WILD's success is due in large part to its commitment to the power of synergy. Recognizing that most ecological problems are too big to be solved by just one actor, WILD leverages partnerships with stakeholder groups that include (but are not limited to): government at all levels, public and private entities, local and international communities, commercial and nonprofit organizations, and scientific and artistic associations. By mobilizing every sector of society, WILD works outside its own organizational boundaries and pierces the social and political silos that inhibit collaborative problem solving and collective action.


WILD has facilitated seven North American agencies' cooperation on Wilderness and Protected Areas. This effort has resulted in significant gains and coordinated progress for Wilderness and Protected Areas, such as increased recognition of the role these areas provide in a world dealing with climate change, and communicating the relevance of Wilderness and Protected Areas more effectively.
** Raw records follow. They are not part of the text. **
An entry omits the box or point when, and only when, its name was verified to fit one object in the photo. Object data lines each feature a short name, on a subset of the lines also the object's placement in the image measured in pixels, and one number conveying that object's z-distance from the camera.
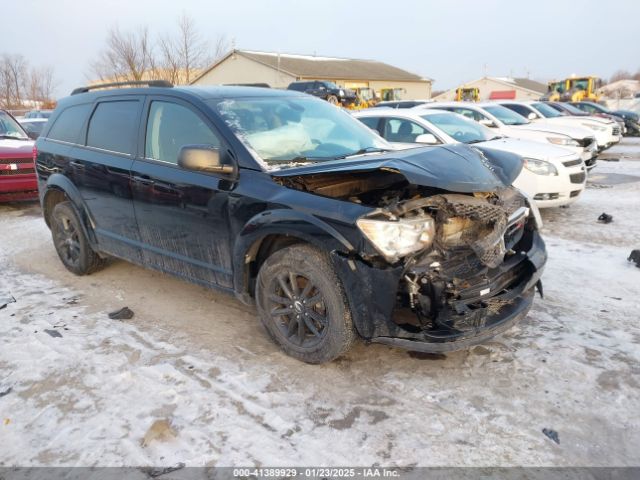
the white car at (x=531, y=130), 9.69
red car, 8.26
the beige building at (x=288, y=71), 43.47
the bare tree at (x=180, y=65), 33.23
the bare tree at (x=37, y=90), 50.38
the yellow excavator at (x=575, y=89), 29.28
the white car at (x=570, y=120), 13.77
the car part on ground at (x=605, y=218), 7.11
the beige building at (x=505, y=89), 62.59
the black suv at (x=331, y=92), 26.71
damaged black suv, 2.89
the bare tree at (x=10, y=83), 45.26
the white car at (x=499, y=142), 7.28
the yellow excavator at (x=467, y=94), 33.81
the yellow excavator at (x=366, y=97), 30.31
However, I am also aware of another significant, more subtle benefit of this engagement. Bringing each of the agency heads together to spend quality time dealing with issues of significance has resulted in increased understanding, increased friendship, increased coordination among the leaders of these agencies as they deal with a multitude of cross-cutting issues. The impact of positive interpersonal relations at the highest levels of natural resource agencies should not be underestimated.

WILD deserves great credit in all the accomplishments of the cooperation on North American Wilderness and Protected Areas.

Joel D. Holtrop
WILD Director
Forest Service Deputy Chief, retired


The World Wilderness Congress is the longest running international environmental forum in the world and one of WILD's core projects. Here's what others say about it:

Wild10 was an utterly engaging interdisciplinary experience. It was a full and hectic week, spent in the company of the most innovative and informed minds, figuring out new, integrated strategies to facilitate conservation. Each moment… during Wild10 certainly enriched and enhanced my life story. Thank you for strengthening my resolve and replenishing my reserves of wild energy.
Asher Jay


Attending the WILD10 congress was an enriching experience from a professional, but also from a human point of view. …We had the opportunity to underline the exceptional value of our joint network of protected areas NATURA2000…. Now it is time to move ahead and ensure the full protection of this incredible network. The vision for a wilder Europe is a great opportunity to explore new ways to protect nature in those special places that would be best managed by "mother nature".
Angelo Salsi, European Commission


I am in my 5th year of an interdisciplinary environmental science PhD program at Stanford… The Congress was a fabulous opportunity for me to be exposed to science, policy, and activism on Wilderness around the world and to think more broadly about what next for me after I complete my degree.
Lauren Oakes


I'm an Italian student that has come to Salamanca looking for inspiration, and I can really say I found it. Thanks for what you do and please, never give up.